Ce message a été envoyé au premier ministre du Québec, François Legault (le 3 juin 2020)

Tout en saluant sa bonne volonté et ses efforts, je demeure prudente !

Si vous réussissez à ré- HUMANISER le PRENDRE SOIN,  je vous lèverai mon chapeau, mais pas avant !

Je suis PAB depuis 1982 en CHSLD au privé et au public et détentrice de la loi 90 depuis plusieurs années  comme plusieurs autres PAB.

Pour être un ou une « bonne » PAB et durer , cela prend la vocation , une empathie plus grande que soi-même , une humanité hors du commun , prendre soin des gens qui nous sont confiés comme s’ils étaient un de nos parents / membre de la famille ,un grand respect ,  un amour incommensurable de son prochain ,une grande dose de patience ,de la bonne humeur ,de l’écoute , du leadership positif et  la passion de l’humain en vieillissement  qui est rendu à sa dernière demeure et l’accompagner jusqu’à son dernier souffle en toute dignité.
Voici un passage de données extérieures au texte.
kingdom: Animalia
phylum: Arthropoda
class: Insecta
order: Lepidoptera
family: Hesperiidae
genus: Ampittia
Il est surtout primordial de ne pas faire ce métier pour l’argent. Si tu ne pars pas travailler le matin avec la hâte de retrouver les aînés, alors ce n’est pas ta place. Si tu n’arrives pas chez-toi après ta journée en te disant que tu as fait une différence dans leur vie et que tu n’as pas le sentiment du devoir accompli, désolée, mais ce n’est pas ta place non plus.

Si tu choisis ce métier dans l’espoir d’une reconnaissance, je te dis ceci : après plus de 38 ans dans le métier , cela a pris une pandémie pour que le gouvernement sache et voit enfin qu’on existe et que nous sommes la BASE du prendre soin et que la personne DOIT ÊTRE AU CENTRE de toutes nos actions , et non le nombre de culottes d’incontinence qu’on doit utiliser dans une journée!

J’espère que  votre formation sera centrée sur l’humain,  qu ‘ il y aura en tout début , le cours d’approche relationnelle de soins , car pour donner un soin , tu dois d’abord établir une relation avec la personne soignée.Si tu ne réussis pas à établir une relation privilégiée , tu laves une personne comme tu laves un mur et ce n’est pas ce dont ont besoin les personnes qui te sont confiées.

J’ai été formatrice en ARS et dans le milieu où je travaillais auparavant au privé ;  ça vraiment changé la manière d’être et d’agir avec notre clientèle. La presque totalité du personnel a embarqué dans ce grand projet du MIEUX PRENDRE SOIN. Bien entendu, il faut vraiment y croire, à partir des gestionnaires et des directions.

Je souhaite également que ce ne soit pas qu’un PLASTER sur le BOBO qui est très profondément ancré dans les manières de faire et d’agir.

N’oubliez surtout pas tout le bon personnel  actuel  de PAB, de toutes les institutions qui se bat depuis des années pour que ça change et qui n’a jamais été entendu et encore moins écouté  dans le milieu. Nous sommes  des milliers  à  vouloir que l’humain soit la PRIORITÉ, autour duquel le personnel soignant gravite, et non le contraire , comme présentement , dans beaucoup trop de milieux de travail !!

Heureusement, nous sommes des passionnés de notre profession avec tous les  défis que ça implique, car tout n’est pas rose dans cette profession et ça fait partie de l’enjeu.

Le salaire que vous offrez aux prochaines cohortes de PAB  est très attractif, payés pour la formation et le $26 de l’heure, mais ce n’est pas un gage de réussite personnelle et professionnelle, d’où vient l’expression du PLASTER SUR LE VIEUX BOBO ! Misez plutôt sur le cœur et le bon vouloir des futurs PAB.

Nous travaillons avec des humains à part entière, en perte d’autonomie, mais qui restent humains jusqu’à la fin. Notre but n’est pas de guérir, mais de soulager et de leur offrir une belle fin de vie, autant que faire se peut , dans la plus grande dignité.

Je souhaite que l’expression « Faire plus avec moins » soit bannie du secteur de la santé à tout jamais! Ce slogan a déjà fait assez de dégâts dans le milieu.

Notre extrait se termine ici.